Stored data:

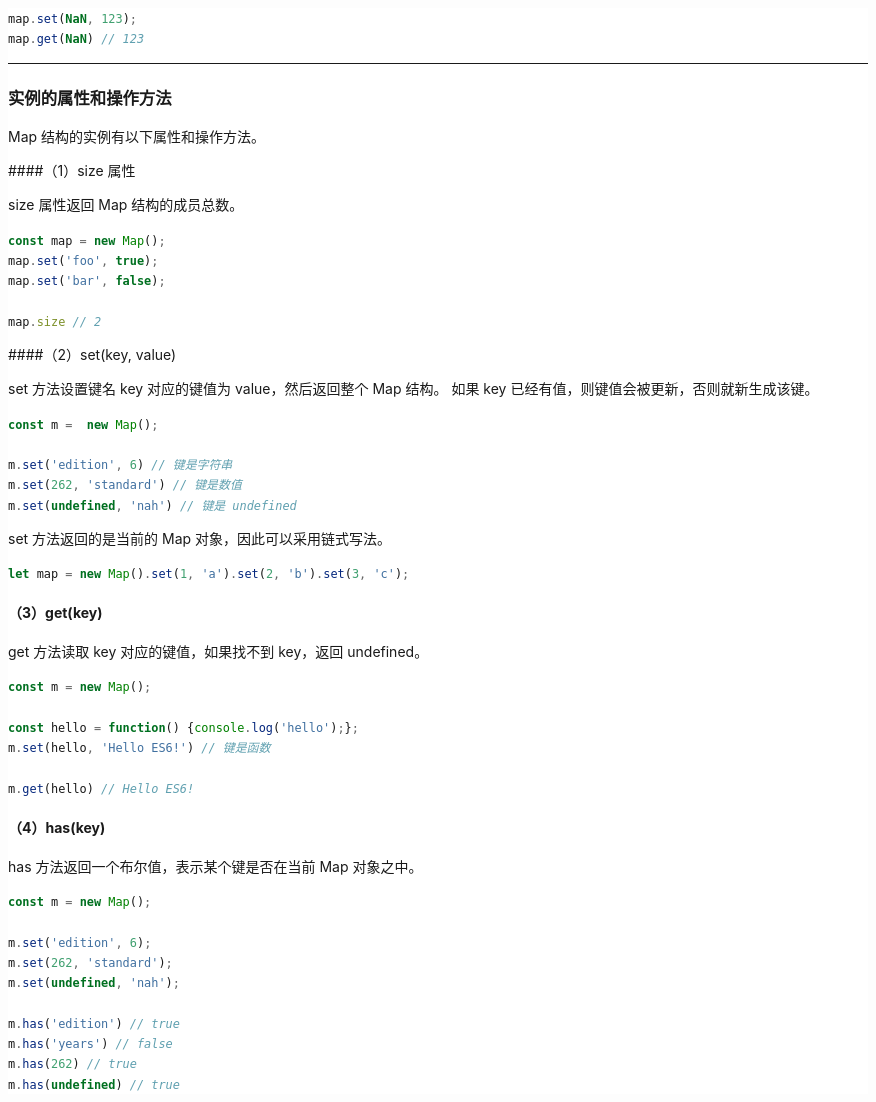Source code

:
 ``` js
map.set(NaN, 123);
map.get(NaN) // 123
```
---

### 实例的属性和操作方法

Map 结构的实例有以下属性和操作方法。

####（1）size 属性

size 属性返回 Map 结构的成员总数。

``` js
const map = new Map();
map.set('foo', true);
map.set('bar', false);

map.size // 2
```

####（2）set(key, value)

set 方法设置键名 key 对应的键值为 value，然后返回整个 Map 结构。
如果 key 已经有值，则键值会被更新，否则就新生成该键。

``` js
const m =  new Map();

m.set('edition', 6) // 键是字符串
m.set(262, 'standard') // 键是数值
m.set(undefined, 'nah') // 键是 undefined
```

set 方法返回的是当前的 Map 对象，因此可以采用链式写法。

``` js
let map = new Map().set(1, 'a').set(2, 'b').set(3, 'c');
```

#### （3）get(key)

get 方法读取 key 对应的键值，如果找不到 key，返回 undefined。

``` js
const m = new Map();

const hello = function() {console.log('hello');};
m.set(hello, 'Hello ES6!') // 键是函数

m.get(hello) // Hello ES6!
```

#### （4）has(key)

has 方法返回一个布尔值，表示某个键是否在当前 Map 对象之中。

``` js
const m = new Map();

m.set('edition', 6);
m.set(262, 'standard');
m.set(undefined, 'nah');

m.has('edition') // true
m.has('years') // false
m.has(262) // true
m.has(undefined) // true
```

==

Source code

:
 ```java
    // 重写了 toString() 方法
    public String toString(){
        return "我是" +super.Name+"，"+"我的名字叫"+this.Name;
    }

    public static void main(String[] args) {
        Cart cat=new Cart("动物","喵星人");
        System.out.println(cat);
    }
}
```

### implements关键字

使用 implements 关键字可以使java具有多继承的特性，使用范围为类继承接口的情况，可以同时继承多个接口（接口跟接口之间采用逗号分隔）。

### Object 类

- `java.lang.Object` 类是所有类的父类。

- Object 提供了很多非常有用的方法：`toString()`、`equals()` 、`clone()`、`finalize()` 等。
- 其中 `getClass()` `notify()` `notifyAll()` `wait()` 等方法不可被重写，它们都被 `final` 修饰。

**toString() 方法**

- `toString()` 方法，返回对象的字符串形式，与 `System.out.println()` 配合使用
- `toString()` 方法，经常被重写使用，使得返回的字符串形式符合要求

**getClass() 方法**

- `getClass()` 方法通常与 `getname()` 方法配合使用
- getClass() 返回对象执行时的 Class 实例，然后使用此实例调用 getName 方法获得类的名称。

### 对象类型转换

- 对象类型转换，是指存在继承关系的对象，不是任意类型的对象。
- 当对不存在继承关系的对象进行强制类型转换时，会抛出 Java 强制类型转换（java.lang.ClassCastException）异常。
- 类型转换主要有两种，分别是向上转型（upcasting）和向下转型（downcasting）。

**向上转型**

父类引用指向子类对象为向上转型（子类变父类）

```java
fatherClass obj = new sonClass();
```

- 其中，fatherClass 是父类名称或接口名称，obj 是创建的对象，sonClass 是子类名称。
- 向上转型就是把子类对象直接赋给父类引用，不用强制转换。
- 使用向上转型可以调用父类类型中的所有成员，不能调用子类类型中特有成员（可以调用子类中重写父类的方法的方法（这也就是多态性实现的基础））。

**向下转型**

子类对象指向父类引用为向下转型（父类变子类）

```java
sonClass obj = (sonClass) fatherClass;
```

==

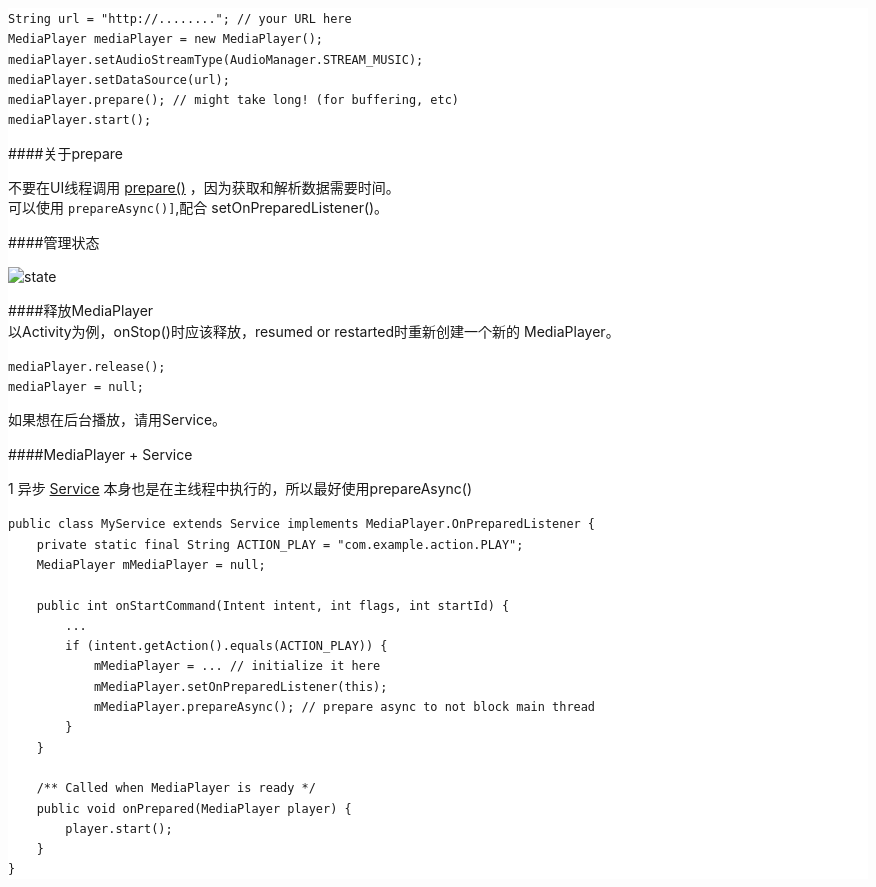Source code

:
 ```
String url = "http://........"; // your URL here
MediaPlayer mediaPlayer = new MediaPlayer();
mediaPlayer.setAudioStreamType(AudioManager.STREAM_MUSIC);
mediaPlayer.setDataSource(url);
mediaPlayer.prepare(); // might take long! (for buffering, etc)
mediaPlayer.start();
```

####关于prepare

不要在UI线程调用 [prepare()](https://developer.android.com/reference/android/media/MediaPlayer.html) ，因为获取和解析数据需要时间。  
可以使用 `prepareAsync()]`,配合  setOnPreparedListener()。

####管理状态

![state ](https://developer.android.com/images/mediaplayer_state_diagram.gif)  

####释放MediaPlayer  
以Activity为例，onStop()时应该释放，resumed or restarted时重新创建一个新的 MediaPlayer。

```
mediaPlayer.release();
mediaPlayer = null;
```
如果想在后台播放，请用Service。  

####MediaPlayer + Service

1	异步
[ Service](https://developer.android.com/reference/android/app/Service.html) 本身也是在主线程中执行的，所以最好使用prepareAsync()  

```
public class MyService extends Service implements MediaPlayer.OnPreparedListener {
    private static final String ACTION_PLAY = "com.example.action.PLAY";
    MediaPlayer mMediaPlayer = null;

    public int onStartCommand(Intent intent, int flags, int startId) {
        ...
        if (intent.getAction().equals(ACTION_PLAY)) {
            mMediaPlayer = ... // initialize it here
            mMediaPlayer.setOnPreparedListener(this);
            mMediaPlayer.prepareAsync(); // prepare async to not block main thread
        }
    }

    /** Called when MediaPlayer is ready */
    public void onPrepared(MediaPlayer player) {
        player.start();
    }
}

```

Task description: Starting at the line above that holds "Map 结构的实例有以下属性和操作方法。" and ending at the line that holds "如果 key 已经有值，则键值会被更新，否则就新生成该键。", transcribe each line exactly and include no other lines.

Output:
Map 结构的实例有以下属性和操作方法。

####（1）size 属性

size 属性返回 Map 结构的成员总数。

``` js
const map = new Map();
map.set('foo', true);
map.set('bar', false);

map.size // 2
```

####（2）set(key, value)

set 方法设置键名 key 对应的键值为 value，然后返回整个 Map 结构。
如果 key 已经有值，则键值会被更新，否则就新生成该键。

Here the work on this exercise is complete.